Als Gott die Welt geschaffen hatte und allen Kreaturen ihre Lebenszeit bestimmen wollte, kam der Esel und fragte „Herr, wie lange soll ich leben?“ „Dreißig Jahre,“ antwortete Gott, „ist dir das recht?“ „Ach Herr,“ erwiderte der Esel, „das ist eine lange Zeit. Bedenke mein mühseliges Dasein: von Morgen bis in die Nacht schwere Lasten tragen, Kornsäcke in die Mühle schleppen, damit andere das Brot essen, mit nichts als mit Schlägen und Fußtritten ermuntert und aufgefrischt zu werden! erlaß mir einen Teil der langen Zeit.“ Da erbarmte sich Gott und schenkte ihm achtzehn Jahre. Der Esel ging getröstet weg, und der Hund erschien. „Wie lange willst du leben?“ sprach Gott zu ihm, „dem Esel sind dreißig Jahre zuviel, du aber wirst damit zufrieden sein.“ „Herr,“ antwortete der Hund, „ist das dein Wille? bedenke, was ich laufen muß, das halten meine Füße so lange nicht aus; und habe ich erst die Stimme zum Bellen verloren und die Zähne zum Beißen, was bleibt mir übrig, als aus einer Ecke in die andere zu laufen und zu knurren?“ Gott sah, daß er recht hatte, und erließ ihm zwölf Jahre. Darauf kam der Affe. „Du willst wohl gerne dreißig Jahre leben?“ sprach der Herr zu ihm, „du brauchst nicht zu arbeiten wie der Esel und der Hund, und bist immer guter Dinge.“ „Ach Herr,“ antwortete er, „das sieht so aus, ist aber anders. Wenns Hirsenbrei regnet, habe ich keinen Löffel. Ich soll immer lustige Streiche machen, Gesichter schneiden, damit die Leute lachen, und wenn sie mir einen Apfel reichen und ich beiße hinein, so ist er sauer. Wie oft steckt die Traurigkeit hinter dem Spaß! Dreißig Jahre halte ich das nicht aus.“ Gott war gnädig und schenkte ihm zehn Jahre.

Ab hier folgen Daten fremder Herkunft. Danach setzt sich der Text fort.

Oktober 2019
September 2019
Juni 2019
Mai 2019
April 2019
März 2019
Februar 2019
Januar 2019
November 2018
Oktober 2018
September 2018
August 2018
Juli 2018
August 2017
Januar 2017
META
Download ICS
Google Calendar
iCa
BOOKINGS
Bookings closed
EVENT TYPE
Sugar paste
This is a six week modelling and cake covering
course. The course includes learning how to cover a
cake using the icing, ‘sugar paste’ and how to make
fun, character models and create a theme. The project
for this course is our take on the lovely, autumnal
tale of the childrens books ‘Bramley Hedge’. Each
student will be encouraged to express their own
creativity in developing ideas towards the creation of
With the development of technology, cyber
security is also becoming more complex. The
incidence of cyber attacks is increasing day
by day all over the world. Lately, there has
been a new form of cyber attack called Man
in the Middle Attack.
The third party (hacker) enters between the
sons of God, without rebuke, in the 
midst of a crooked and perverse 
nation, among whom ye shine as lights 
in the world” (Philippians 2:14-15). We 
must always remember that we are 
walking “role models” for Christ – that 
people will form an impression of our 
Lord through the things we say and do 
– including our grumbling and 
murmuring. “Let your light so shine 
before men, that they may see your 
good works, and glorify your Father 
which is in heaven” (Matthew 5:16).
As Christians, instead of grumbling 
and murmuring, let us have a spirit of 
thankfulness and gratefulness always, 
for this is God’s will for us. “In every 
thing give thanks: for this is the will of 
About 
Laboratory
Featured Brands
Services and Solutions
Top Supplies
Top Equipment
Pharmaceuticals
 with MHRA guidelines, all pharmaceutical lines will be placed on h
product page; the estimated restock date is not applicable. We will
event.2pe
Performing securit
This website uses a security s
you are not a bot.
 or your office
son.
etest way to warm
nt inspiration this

Endlich erschien der Mensch, war freudig, gesund und frisch und bat Gott, ihm seine Zeit zu bestimmen. „Dreißig Jahre sollst du leben,“ sprach der Herr, „ist dir das genug?“ „Welch eine kurze Zeit!“ rief der Mensch, „wenn ich mein Haus gebaut habe, und das Feuer auf meinem eigenen Herde brennt: wenn ich Bäume gepflanzt habe, die blühen und Früchte tragen, und ich meines Lebens froh zu werden gedenke, so soll ich sterben! o Herr, verlängere meine Zeit.“ „Ich will dir die achtzehn Jahre des Esels zulegen,“ sagte Gott. „Das ist nicht genug,“ erwiderte der Mensch. „Du sollst auch die zwölf Jahre des Hundes haben.“ „Immer noch zu wenig.“ „Wohlan,“ sagte Gott, „ich will dir noch die zehn Jahre des Affen geben, aber mehr erhältst du nicht.“ Der Mensch ging fort, war aber nicht zufriedengestellt.

Also lebt der Mensch siebenzig Jahr. Die ersten dreißig sind seine menschlichen Jahre, die gehen schnell dahin; da ist er gesund, heiter, arbeitet mit Lust und freut sich seines Daseins. Hierauf folgen die achtzehn Jahre des Esels, da wird ihm eine Last nach der andern aufgelegt: er muß das Korn tragen, das andere nährt, und Schläge und Tritte sind der Lohn seiner treuen Dienste. Dann kommen die zwölf Jahre des Hundes, da liegt er in den Ecken, knurrt und hat keine Zähne mehr zum Beißen. Und wenn diese Zeit vorüber ist, so machen die zehn Jahre des Affen den Beschluß. Da ist der Mensch schwachköpfig und närrisch, treibt alberne Dinge und wird ein Spott der Kinder.